You’ve had some big breaks in your brief career—working in some amazing places. What advice do you have for young people about how to engineer that big break?
Absolutely the most important skill I have is being able to explain things in persuasive human talk. Truly, the ability to communicate—to be a straightforward, earnest, collaborative human being—is kind of my only employable skill. When I was a graduate student in food biochemistry, a lot of my peers had published four or five times as many papers as I had by the time they graduated. They had gotten prestigious grants and great post-docs. The one leg up I had on some of them was that, in a field not traditionally filled with uber-gregarious people, I had the ability to communicate. Being able to build a coalition of the willing, of people who are not only interested in working with you but are invested in your success because they like you and think you’re going places, is of almost equal importance to those skills you’re trying to trade into a job. The top-tier chefs know they can get top-tier culinary talent, but is this person going to be a pleasure to work with?
Would you share a big professional risk that you took and how you prepared for it?
The most obvious one was founding Pilot R&D. It was a huge professional risk. The four of us co-founders decided to launch a company completely unfunded by external sources. It was like saying, “Let’s sink a lot of our resources, time and energy into a company that’s going to start out making zero money.” Each one of us was having success on our own, but we felt there was a ceiling to what we could do on our own.
Now the firm is growing and you are hiring. What impresses you in an interview?
Gregariousness. The ability to be a joy to have around is indispensable, because the s–t is going to hit the fan at some point. I can teach people science and I can teach them how to cook, but I can’t teach people how to make everyone feel like their hair is not on fire when it definitely is.
Best piece of career advice anyone ever gave you?
Always tip what you’re comped. I learned that when I was an intern at Antonelli’s Cheese Shop in Austin. (Owners) John and Kendall were in the foodie public eye, and when they went to a restaurant, it was not improbable that their bill was going to be drastically adjusted down. They told me, “We tip what we would have paid anyway.” That feels right. Getting ahead is easier if you’re paying it forward.
What’s the best lesson—nothing to do with cooking—that you learned in a restaurant kitchen?
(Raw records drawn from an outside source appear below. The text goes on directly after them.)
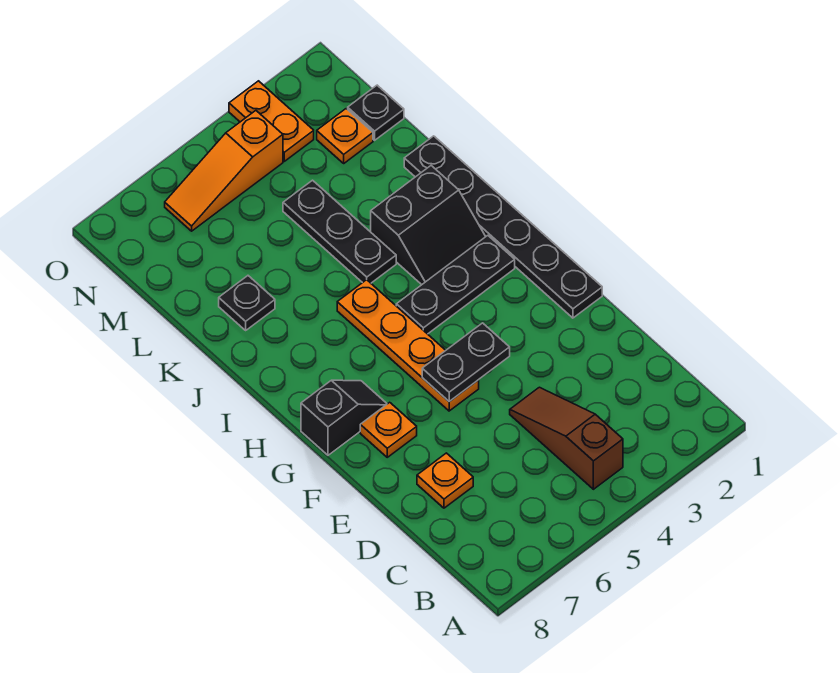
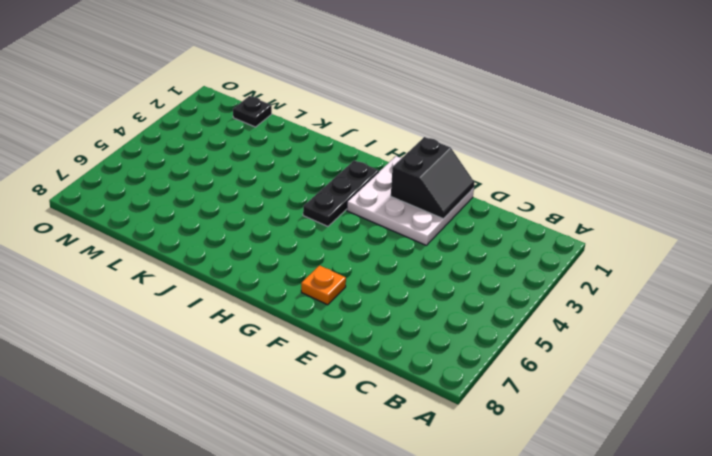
white plate E1:G3 level 1 -> black plate F1:K1 level 1
black slope E1:F2 level 2 top F -> black slope I2:J3 level 1 top J
none -> brown slope B4:D4 level 1 top B
none -> orange plate D7 level 1
none -> orange plate F5:I5 level 1

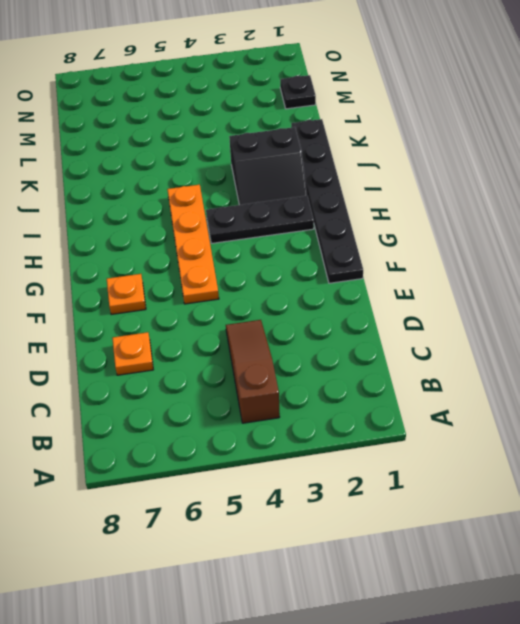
none -> black slope G7:G8 level 1 top 8
none -> black plate J4:L4 level 1
none -> black plate K7 level 1

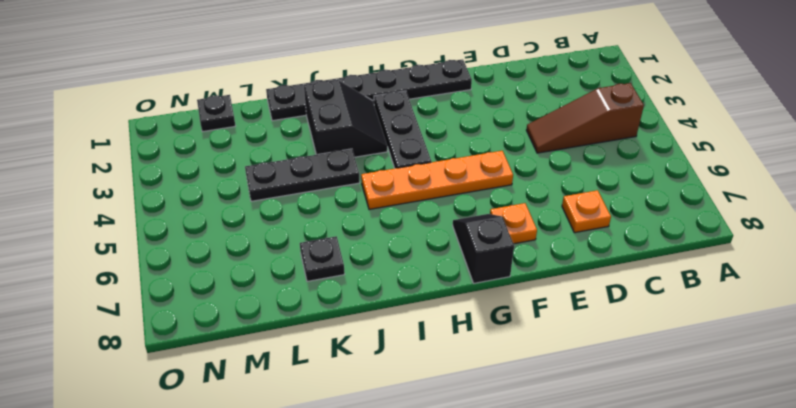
none -> orange plate M2 level 1
none -> orange plate N3:O3 level 1
none -> orange slope N4:N6 level 1 top 4

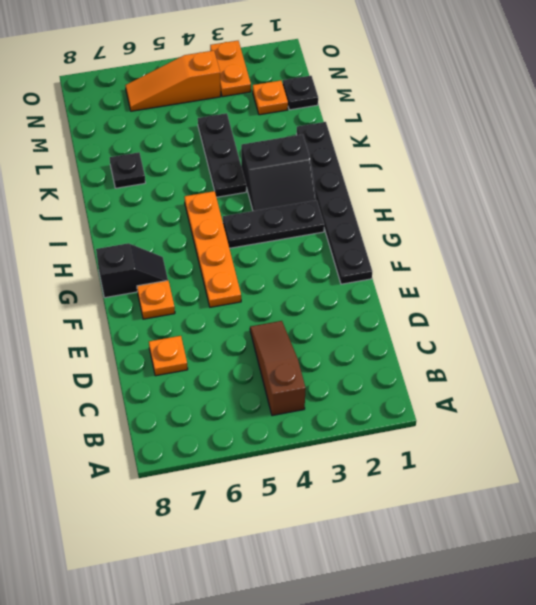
none -> black plate F4:F5 level 2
Clean station, clear mind. Every good restaurant kitchen has some pedantic mantra about working clean. One of my first chefs was not into saying Zen stuff, but he would say that when your station is messy, it’s a distraction. There’s something interesting to me about stopping in the middle of chaos to clean up—an act that has nothing to do with getting the scallops on the plate. When I was preparing to defend my dissertation—a four-hour long bludgeoning by five professors at once—I studied for six months straight. But I made time to go to the gym, made time to cook for myself, made sure that where I lived was clean. It was an amazing salve for my brain.
The Pilot R&D website talks a lot about collaboration and teamwork. But isn’t most culinary creativity a solitary endeavor? How can a young culinarian balance personal ambition with team spirit?
That idea of the genius auteur…I couldn’t disagree more. I grew up with an insanely diverse group of friends. Today they’re musicians, actors, architects, software engineers, geologists, documentary filmmakers. And we’re still collaborating. Every one of these people had something to do with my book. It felt like a cheat code for life, having this group around me. With our different abilities, we could tackle whatever came our way and it would be fun.
Every field is only going to get more cross-disciplinary as lines blur between software and food and engineering and marketing. You’re going to see a lot more people touting “the complete team.” But for me, it’s a way to have unlimited fun and to make the most viable enterprise.
Ali Bouzari’s book, Ingredient: Unveiling the Essential Elements of Food, seeks to explain the fundamental building blocks of food and how ingredients work behind the scenes in everything we cook.